Empreendedoras abririam mão de relacionamento em função da carreira

Mais de um terço afirmou à pesquisa que trocaria relacionamento pelo negócio próprio caso o marido se tornasse uma barreira para seu sucesso profissional

SÃO PAULO - Cada vez mais seguras quando o assunto é mercado de trabalho, as mulheres brasileiras deixaram de abrir mão da sua independência financeira em pró de seu relacionamento. Foi o que revelou um estudo inédito conduzido pela CNDL (Confederação Nacional de Dirigentes Lojistas) e pelo SPC Brasil (Serviço de proteção ao Crédito) em todas as capitais brasileiras.

Mais de um terço (36%) das empresárias casadas afirmou à pesquisa que abriria mão do relacionamento caso o marido ou companheiro se tornasse uma barreira para seu sucesso profissional. Outras 40% das entrevistadas disseram que precisariam pensar mais a respeito antes de tomar um decisão - não descartando a possibilidade de escolher o negócio ao companheiro - e somente 25% admitiram que abririam mão do trabalho.

Um dado que reforça ainda mais o perfil de autonomia na vida pessoal e profissional, na avaliação da economista do SPC Brasil, Luiza Rodrigues, é o estado civil das empreendedoras entrevistadas. A maioria (56%) afirmou estar solteira. Entre as casadas ou que vivem em união estável, 70% disseram ter participação total ou parcial no pagamento das contas da casa. “Ainda que haja uma defasagem histórica na remuneração das mulheres na comparação com homens, é perceptível uma maior inserção delas nas atividades fora do lar”, afirma a economista.

Jornada dupla
Mesmo trabalhando fora de casa com o negócio próprio, as mulheres não abandonaram as atividades domésticas. A pesquisa mostra que 47% delas são as únicas responsáveis pelas tarefas do lar, como cuidar dos filhos, lavar, passar e cozinhar. Além de acumulares as funções domésticas, quase metade das empreendedoras afirmou que dedica mais tempo à profissão do que um trabalhador assalariado formal, ou seja, trabalha mais de oito horas por dia.

Ainda assim, as entrevistadas afirmam que não foi necessário abrir mão de nada para se tornarem empresárias e que, portanto, conseguem equilibrar o tempo entre a vida familiar e a profissional.

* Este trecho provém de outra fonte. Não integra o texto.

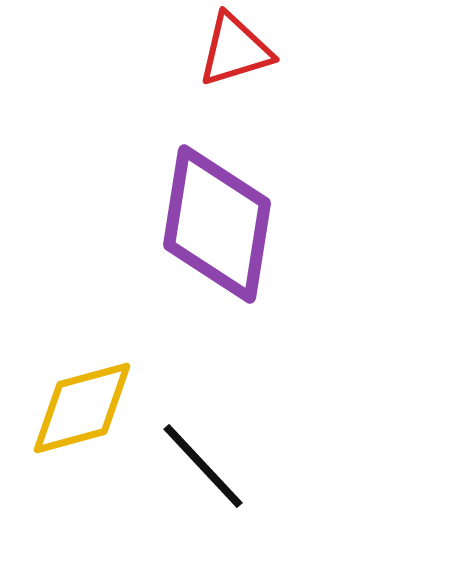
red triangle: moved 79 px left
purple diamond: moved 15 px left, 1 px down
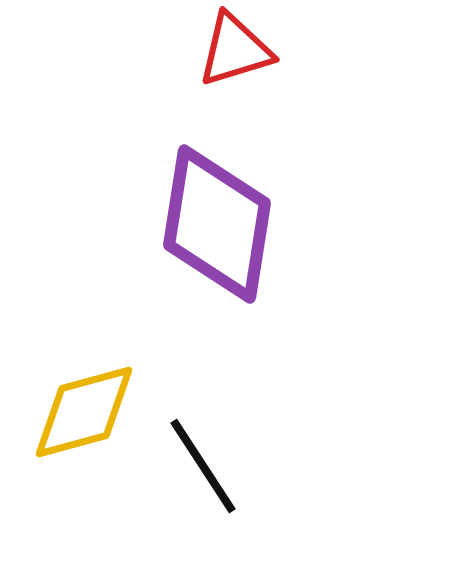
yellow diamond: moved 2 px right, 4 px down
black line: rotated 10 degrees clockwise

Já 33% confessaram terem renunciado aos próprios momentos de lazer e 21% tiveram de abrir mão do tempo que dedicavam à família.

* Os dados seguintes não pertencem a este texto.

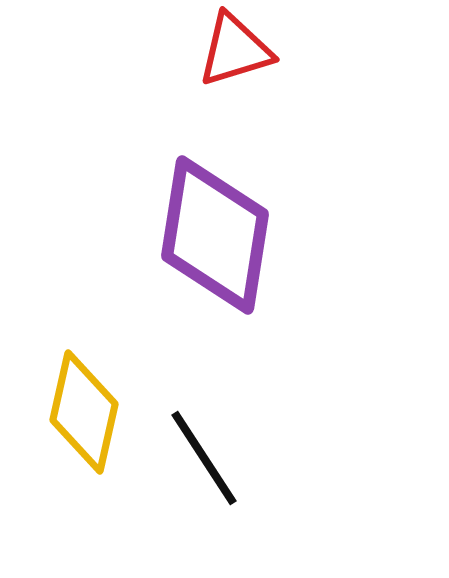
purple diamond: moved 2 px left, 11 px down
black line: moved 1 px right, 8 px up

Quando confrontadas com a situação hipotética de abandonar o negócio próprio em troca de um emprego fixo, com carteira assinada, trabalhando oito horas por dia e ganhando o mesmo que obtém hoje, apenas 14% admitiram que aceitariam a proposta contra 72% das que preferem continuar com o atual negócio.

“Hoje, as mulheres não empreendem apenas para complementar a renda da família ou como passatempo. Cada vez mais, elas abrem empresas por identificarem uma oportunidade de mercado e que, geralmente, tendem a ser em algum segmento pelo qual são apaixonadas. Isso demonstra um perfil arrojado, desbravador e aventureiro das mulheres”, conclui a economista Luiza Rodrigues.